Member of the National Assembly of Pakistan
- Incumbent
- Assumed office 29 February 2024
- Constituency: NA-43 Tank-cum-Dera Ismail Khan
- In office 25 September 2013 – 31 May 2018
- Constituency: NA-25 (D.I.Khan-Tank)

Personal details
- Born: Runwal, Tank District, Khyber Pakhtunkhwa, Pakistan
- Party: PTI (2013-2017; 2023-present)
- Other political affiliations: PMLN (2020–2023) PPP (2002-2013)

= Dawar Khan Kundi =

Pakistani politician

Dawar Khan Kundi is a Pakistani politician who is a member of the National Assembly of Pakistan since February 2024. He was also a member from September 2013 to May 2018.

== Early life and education ==
He was born into a politically active Pashtun family belonging to the Runwal village of Tank District. His father Amanullah Khan Kundi, who died in 2023, was a politician affiliated with Islamic Jamhoori Ittehad and later Pakistan People's Party politician and served as the provincial food minister. Dawar's brother Mustafa Kundi is a former district nazim Tank. He has two other brothers, Dilawar Khan Kundi and Abdullah Khan Kundi.

Dawar has done his Master's in Political Science from Gomal University, Dera Ismail Khan, his M.Phil in International Relations from the National Defence University, Islamabad and his Ph.D from the Area Study Centre for Africa, North and South America, Quaid-i-Azam University, Islamabad.

==Political career==
Kundi ran for the National Assembly from NA-25 (D.I.Khan-cum-Tank) as a candidate of the Pakistan Peoples Party (PPP) in the 2002 Pakistani general election, but was unsuccessful. He received 31,976 votes and lost the seat to Maulana Fazal-ur-Rehman, a candidate and the leader of Muttahida Majlis-e-Amal (MMA).

He ran for the same seat as a PPP candidate in the 2008 Pakistani general election, but was unsuccessful once again, receiving 39,450 votes and losing the seat to Atta-ur-Rehman, a candidate of MMA.

Kundi ran for the same seat once more, this time as a candidate of Pakistan Tehreek-e-Insaf (PTI) in the 2013 Pakistani general election but was unsuccessful. He received 47,543 votes and lost the seat to Maulana Fazal-ur-Rehman, who was contesting as a candidate of Jamiat Ulema-e-Islam (F) (JUI(F)). Fazal-ur-Rehman later vacated the seat in order to retain the seat he had won in his home constituency, NA-24 (D.I.Khan).

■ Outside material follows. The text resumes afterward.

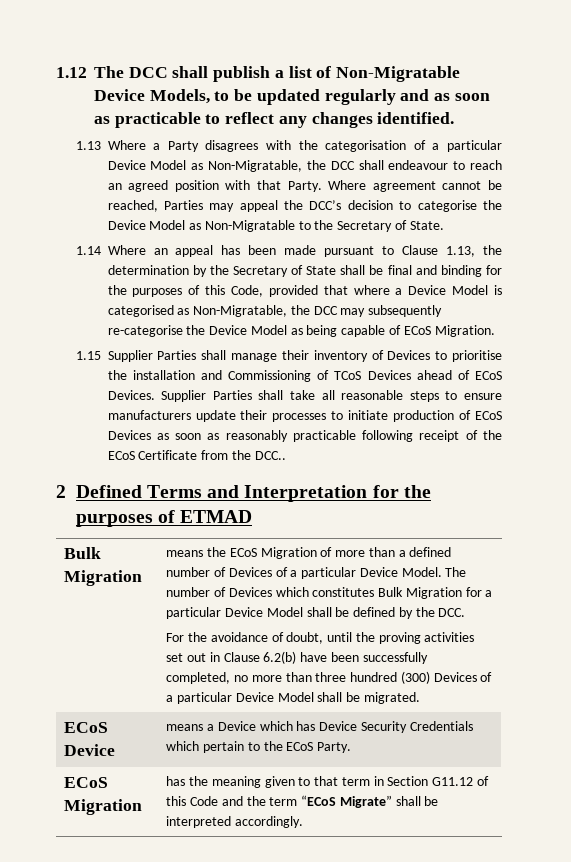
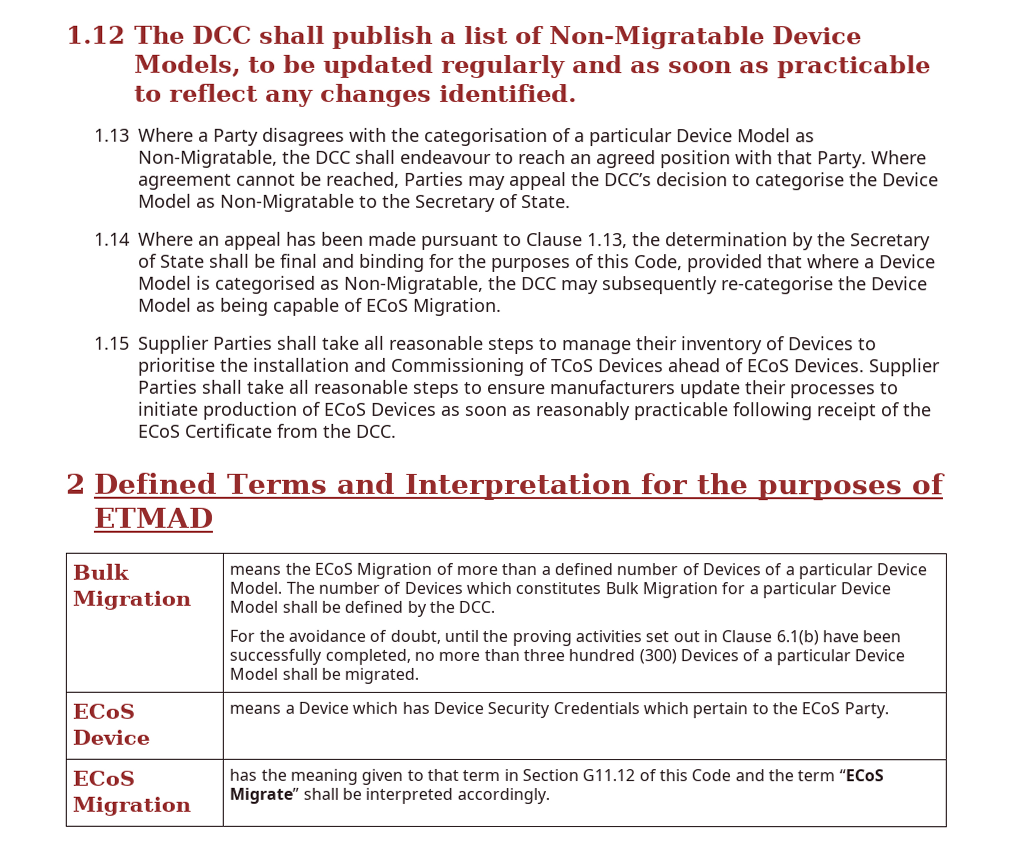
(227, 355) none -> [321,335,558,355] take all reasonable steps to
[254,451,286,460] DCC.. -> [354,424,397,438] DCC.
[263,651,297,664] 6.2(b) -> [775,630,819,646] 6.1(b)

Kundi finally won the constituency as a PTI candidate in the ensuing by-election held in September 2013. He received 64,218 votes and defeated Asad Mehmood, a candidate of JUI(F).

In 2017, he was expelled from the PTI for violating the party's code of conduct, as he criticized the party's policies and select individuals such as Ali Amin Gandapur.

He was the only MNA who voted against the constitutional amendment bill for FATA-KP merger in May 2018.

He ran for the National Assembly from NA-37 Tank as an independent candidate in the 2018 Pakistani general election, but was unsuccessful. He received 13,567 votes and was defeated by Asad Mehmood, a candidate of MMA.

On 12 March 2020, he joined the Pakistan Muslim League (N) (PML(N)) and was made the provincial senior vice president of the party.

On 21 November 2023, he left the PML(N) and officially re-joined the PTI.

In the 2024 Pakistani general election, he was re-elected to the National Assembly as a PTI-affiliated independent candidate from NA-43 Tank-cum-Dera Ismail Khan. He received 64,575 votes and defeated Asad Mehmood, a candidate of the JUI(F). He, like all the other winning PTI-affiliated independent candidates, later joined the Sunni Ittehad Council (SIC).